§ PROMPT
Please answer from the pull request thread: when conn:reload_schema() is already in progress, what do other fibers do?

Skip to content

Conversation

dokshina
Copy link
Contributor

@dokshina dokshina commented Jan 22, 2021

The problem is that if schema is changed on storages, router still uses
outdated schema from vshard connection. It leads to errors like
"non-existent space" when space is already created.
The solution is quite simple - all such errors leads to conn:reload_schema()
call and then crud retries. In case of error on the storage-side (e.g. in *_object
functions when object was flattened using outdated space format) space schema
hash is returned. Router compares this hash with hash of schema that was used
on router-side, and reloads schema if hashes are different.
conn:reload_schema() is called by one fiber at time - if reloading is in progress,
other fibers just wait for it to end.

Closes #98

local space = replicaset.master.conn.space[space_name]

local master = replicaset.master
if not master.conn:ping({timeout = ping_timeout}) then
Copy link
Contributor

Choose a reason for hiding this comment

The reason will be displayed to describe this comment to others. Learn more.

So, we'll do an extra PING call on each crud operation?
Although it is a working solution, we need to measure the performance impact. What about pinging once, saving the schema internally and update it when the schema version changes, as it is done inside the connection?
Also, it is possible to fetch schema from replicas too. Probably it may be faster and save time for the master a bit.

@knazarov
Copy link
Contributor

I don't believe that issuing ping requests on every operation is a good measure. Instead, we can do the same thing regular box operations do: send our schema ID along with the call and if they diverge with what is currently on the storage, return a special error and the router will then retry.

@olegrok
Copy link
Contributor

olegrok commented Jan 22, 2021

send our schema ID along with the call and if they diverge with what is currently on the storage, return a special error and the router will then retry.

§ SUPPLIED DATA
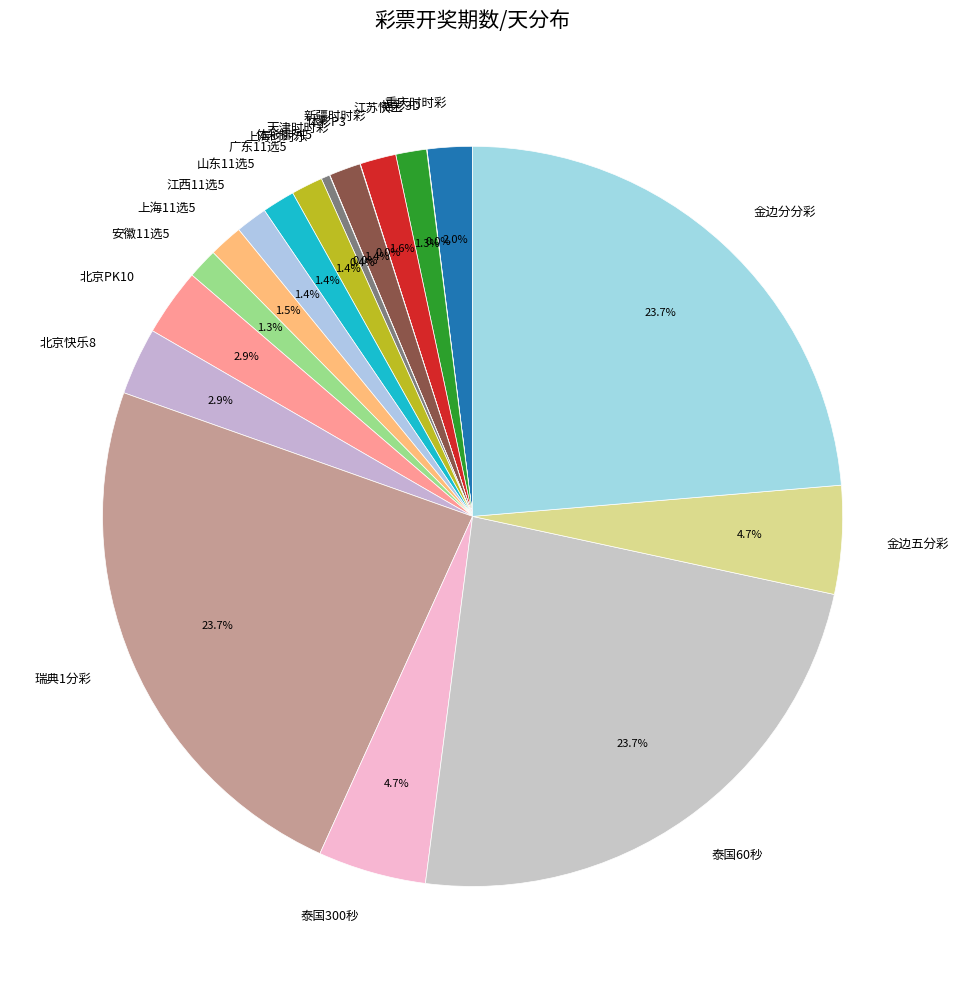

Which has a higher value, 金边五分彩 or 金边分分彩?

金边分分彩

§ REPLY TO THE EXERCISE
They wait for the reload to end.